01HNNWZ0MV43FF 3 days ago | next |

So 16 coefficients are stored for a rank 3 wavelet function.

With 16 DoF, can you handle more overlapping objects than a 16-long per-pixel list?

Without fully understanding it, this reminds me of spherical harmonics in the way that juggling around the channels is convenient but it's not magic, you can only do so much with X degrees of freedom. (SH is a really nice way to store a low-res cubemap, but you would never use SH for env maps on something shiny) In the case of SH there are also artifacts introduced. I wonder how the wavelets behave when pushed too hard?

Also, trying to be constructive - If there were still images with objects lined-up so we could compare the different techniques with a reference and see the difference, that would be easier to read than a lot of fast-moving randomly-colored objects.

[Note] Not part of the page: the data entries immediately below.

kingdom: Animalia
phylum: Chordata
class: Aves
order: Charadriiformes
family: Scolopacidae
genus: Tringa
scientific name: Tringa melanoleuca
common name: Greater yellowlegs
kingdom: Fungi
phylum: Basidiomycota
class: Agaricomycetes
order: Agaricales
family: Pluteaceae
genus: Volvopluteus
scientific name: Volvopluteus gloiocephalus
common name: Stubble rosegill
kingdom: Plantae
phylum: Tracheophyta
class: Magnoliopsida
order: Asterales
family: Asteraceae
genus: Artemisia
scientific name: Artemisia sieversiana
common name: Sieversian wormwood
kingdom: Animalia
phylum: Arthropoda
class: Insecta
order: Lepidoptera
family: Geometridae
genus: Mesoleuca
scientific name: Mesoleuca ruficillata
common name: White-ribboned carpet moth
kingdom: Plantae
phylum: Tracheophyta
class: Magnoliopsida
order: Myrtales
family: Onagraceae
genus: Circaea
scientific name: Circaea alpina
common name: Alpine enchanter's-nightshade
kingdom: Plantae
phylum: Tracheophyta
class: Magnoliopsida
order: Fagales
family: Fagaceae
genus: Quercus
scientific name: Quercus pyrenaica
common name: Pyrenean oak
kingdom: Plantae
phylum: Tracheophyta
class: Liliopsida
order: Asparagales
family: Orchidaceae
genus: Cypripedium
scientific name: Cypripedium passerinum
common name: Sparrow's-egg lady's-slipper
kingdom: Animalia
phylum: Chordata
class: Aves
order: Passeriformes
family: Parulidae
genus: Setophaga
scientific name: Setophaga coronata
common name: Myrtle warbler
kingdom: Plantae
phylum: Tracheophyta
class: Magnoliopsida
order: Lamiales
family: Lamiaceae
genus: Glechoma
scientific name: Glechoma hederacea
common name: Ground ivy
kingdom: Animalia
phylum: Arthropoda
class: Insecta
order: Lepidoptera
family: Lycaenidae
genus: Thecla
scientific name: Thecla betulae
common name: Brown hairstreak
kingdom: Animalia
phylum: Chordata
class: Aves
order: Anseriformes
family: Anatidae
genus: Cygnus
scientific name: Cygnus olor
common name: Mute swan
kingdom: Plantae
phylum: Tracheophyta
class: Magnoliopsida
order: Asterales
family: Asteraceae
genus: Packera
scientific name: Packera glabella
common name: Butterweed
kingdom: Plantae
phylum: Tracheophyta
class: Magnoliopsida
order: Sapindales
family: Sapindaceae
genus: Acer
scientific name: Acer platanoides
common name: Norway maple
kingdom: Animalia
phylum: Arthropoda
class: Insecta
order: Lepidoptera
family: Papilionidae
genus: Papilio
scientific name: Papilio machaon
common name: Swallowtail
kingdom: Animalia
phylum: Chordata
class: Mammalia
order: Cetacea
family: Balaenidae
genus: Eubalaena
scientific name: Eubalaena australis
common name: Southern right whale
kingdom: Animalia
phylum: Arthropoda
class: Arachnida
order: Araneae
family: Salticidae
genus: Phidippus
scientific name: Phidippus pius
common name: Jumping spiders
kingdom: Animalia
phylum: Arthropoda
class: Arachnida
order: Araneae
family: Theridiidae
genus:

slmjkdbtl 3 days ago | prev | next |

This is the first real brick wall I met when learning computer graphics, interesting how seemingly simple things in computer graphics is actually non-trivial.

delusional 3 days ago | root | parent |

That's probably the one thing I love the most about computer science. Every simple problem ends up being surprisingly complicated once you dive deep into the exact details.

Cieric 3 days ago | prev | next |

I remember when I was looking into this at one point in time. I was trying to figure out a good implementation that didn't require you to store multiple different positions. The most I really ever got was a reverse order transparency [1] which employs some stuff similar to the article.

My plan was basically render everything opaque first, then render transparency front to back till the layer became opaque (discard all pixels under an already opaque pixel), and of course exclude everything further away than the depth buffer of the opaque layer.

Might be interesting to actually go and finish the implementation to test it out, I just never had a good test scene with a lot of transparency (with an opaque layer since half my benefit comes from that.)

[1] https://www.shadertoy.com/view/msyGDR

msk-lywenn 3 days ago | root | parent |

You probably want to render back to front. Also, that’s the first part of the problem. OIT solves the case where meshes and even triangles cross each other too.

jesse__ 3 days ago | prev | next |

Fantastic read. I did OIT a while back in my engine that does basically this, but with a much simpler transmittance function. Very cute idea to use wavelets to encode the transmittance.

gmueckl 3 days ago | prev | next |

I don't understand why raytracing is rejected out of hand. It never defines the target hardware range, but the 3080 is very fast at hardware ray tracing. Ray tracing pipeline objects also solve the coupling issue the article complains about because shading can be moved into the closest hit shaders, which the pipeline can have many of and they can be assigned per geometry in the TLAS.

I actually expect that a raytracing based implementation is more accurate with about the same performance as the shown implementation.

dsp_person 3 days ago | root | parent |

In the referenced paper https://arxiv.org/pdf/2201.00094 in section 2 they give a couple examples for why not ray tracing. Also FWIW they used an RTX3090 in the performance comparison section.

gmueckl 3 days ago | root | parent |

I need to run some more numbers, but the dismissal of raytracing on performance grounds seems inaccurate to me at first glance. Note that they inflate the number of ray intersections by including shadow tests. That number shrinks dramatically when you ignore shadowing and refraction as the final implementation does.

ImHereToVote 3 days ago | prev | next |

Would be nice if there was a table that showed the performance benefit versus sorting the particles. Great article. Mind blowing actually.

delifue 2 days ago | prev | next |

A lot of modern AAA games use dithering transparency. It doesn't suffer from ordering problems. Although it looks weird in low resolution, it looks fine in high resolution.

eska 3 days ago | prev | next |

The title could point out that this is about drawing of transparent objects in computer graphics

VyseofArcadia 3 days ago | root | parent | next |

To me it was obvious that's what "Implementing Order-Independent Transparency" would be about. No other possible subject crossed my mind.

Out of curiosity, what did you think it would be about?

rolandog 3 days ago | root | parent | next |

As I've been thinking about transparency and accountability within governments and organizations, I went into the article expecing something I had never pondered about those subjects.

esperent 3 days ago | root | parent |

This is (supposed to be) a tech forum, and when limited to tech there's not much else this could be about besides graphics, so I think the title is fine.

rolandog 2 days ago | root | parent |

Oh, for sure. I also think that we're tinkerers or hackers... and we lean on tech to scratch an itch or solve a problem. Mostly because we thought it would be easy ;-)

ImHereToVote a day ago | prev |

What about the case of something fairly translucent in front of some particles that accumulate to an opaque surface (Say a balloon in front of very dark factory smoke). How would the shader "know" what the final color output was?